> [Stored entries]
□ □ □ □ □ □ □

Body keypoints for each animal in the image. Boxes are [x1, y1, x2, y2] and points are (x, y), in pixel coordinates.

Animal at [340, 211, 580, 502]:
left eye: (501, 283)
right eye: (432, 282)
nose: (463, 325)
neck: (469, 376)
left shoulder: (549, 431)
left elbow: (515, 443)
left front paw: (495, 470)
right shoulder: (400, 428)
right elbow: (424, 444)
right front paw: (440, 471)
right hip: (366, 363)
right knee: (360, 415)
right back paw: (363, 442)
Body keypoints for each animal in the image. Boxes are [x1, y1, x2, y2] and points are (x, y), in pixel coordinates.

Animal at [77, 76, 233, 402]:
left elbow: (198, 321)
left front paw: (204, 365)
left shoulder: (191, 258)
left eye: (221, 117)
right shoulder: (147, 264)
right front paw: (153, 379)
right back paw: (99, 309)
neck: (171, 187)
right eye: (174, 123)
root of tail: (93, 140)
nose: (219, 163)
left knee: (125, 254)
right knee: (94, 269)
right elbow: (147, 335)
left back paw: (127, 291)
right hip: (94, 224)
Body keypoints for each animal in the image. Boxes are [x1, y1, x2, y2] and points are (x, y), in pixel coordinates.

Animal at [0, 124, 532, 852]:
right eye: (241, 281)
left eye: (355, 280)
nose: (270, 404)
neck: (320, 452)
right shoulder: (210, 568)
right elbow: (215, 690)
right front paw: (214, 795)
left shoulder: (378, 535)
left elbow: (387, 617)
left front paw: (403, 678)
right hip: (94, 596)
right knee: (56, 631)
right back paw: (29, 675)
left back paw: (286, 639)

□ □ □ □ □ □ □

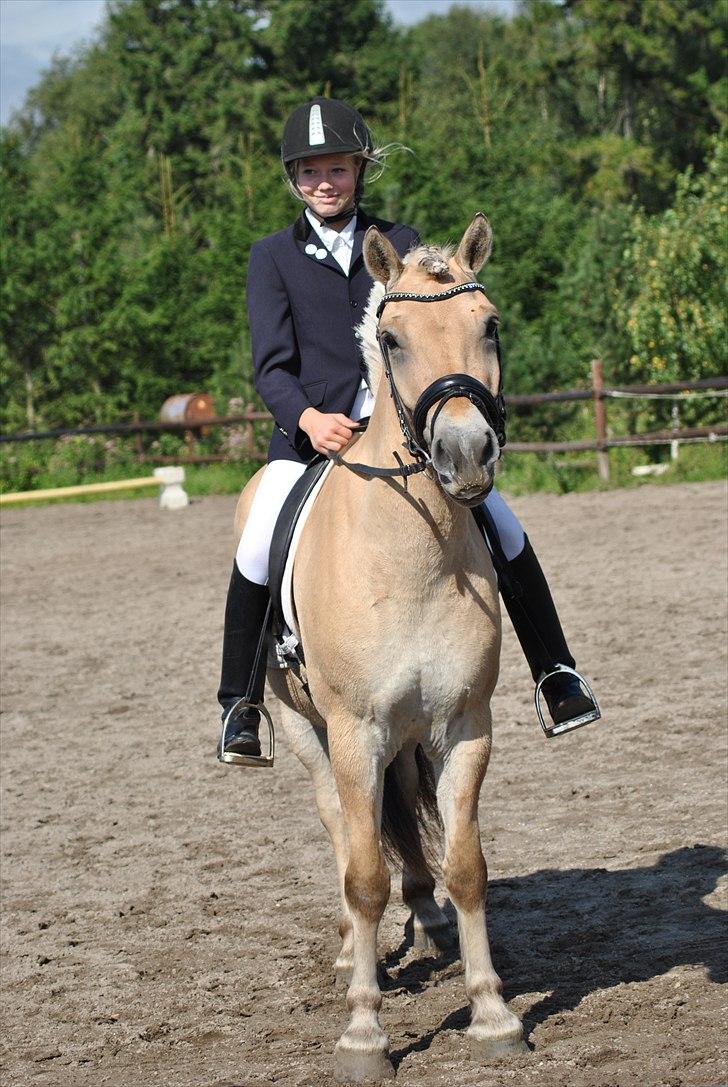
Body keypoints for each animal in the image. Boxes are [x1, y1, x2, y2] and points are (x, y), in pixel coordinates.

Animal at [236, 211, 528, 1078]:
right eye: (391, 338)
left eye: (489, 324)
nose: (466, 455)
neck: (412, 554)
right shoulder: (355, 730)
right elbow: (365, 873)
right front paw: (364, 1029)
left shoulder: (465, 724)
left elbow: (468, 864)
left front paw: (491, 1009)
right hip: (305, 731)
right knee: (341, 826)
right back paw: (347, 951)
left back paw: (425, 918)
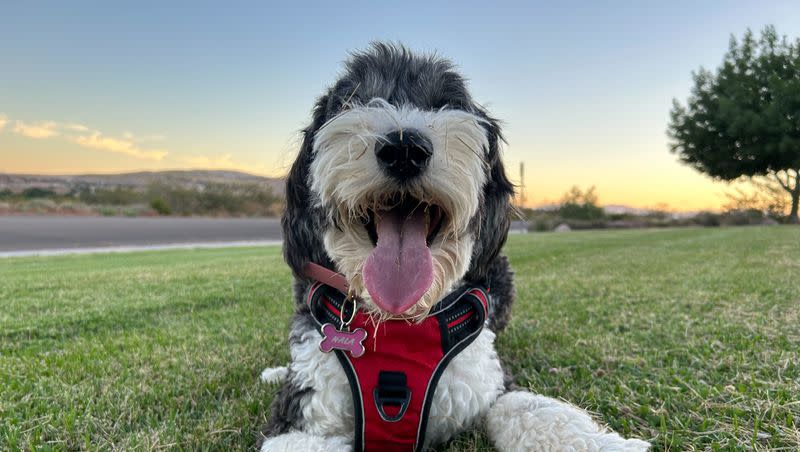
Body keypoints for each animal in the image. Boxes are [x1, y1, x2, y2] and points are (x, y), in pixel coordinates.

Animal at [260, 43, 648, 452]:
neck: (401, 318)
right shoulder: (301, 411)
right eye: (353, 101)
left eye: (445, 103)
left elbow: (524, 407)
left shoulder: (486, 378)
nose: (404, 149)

□ □ □ □ □ □ □

> [Task prompt] Go through the data and return each line where the word "knee" appears.

> [Response]
right knee: (360, 415)
left knee: (125, 254)
right knee: (94, 269)
right knee: (56, 631)
right knee: (341, 826)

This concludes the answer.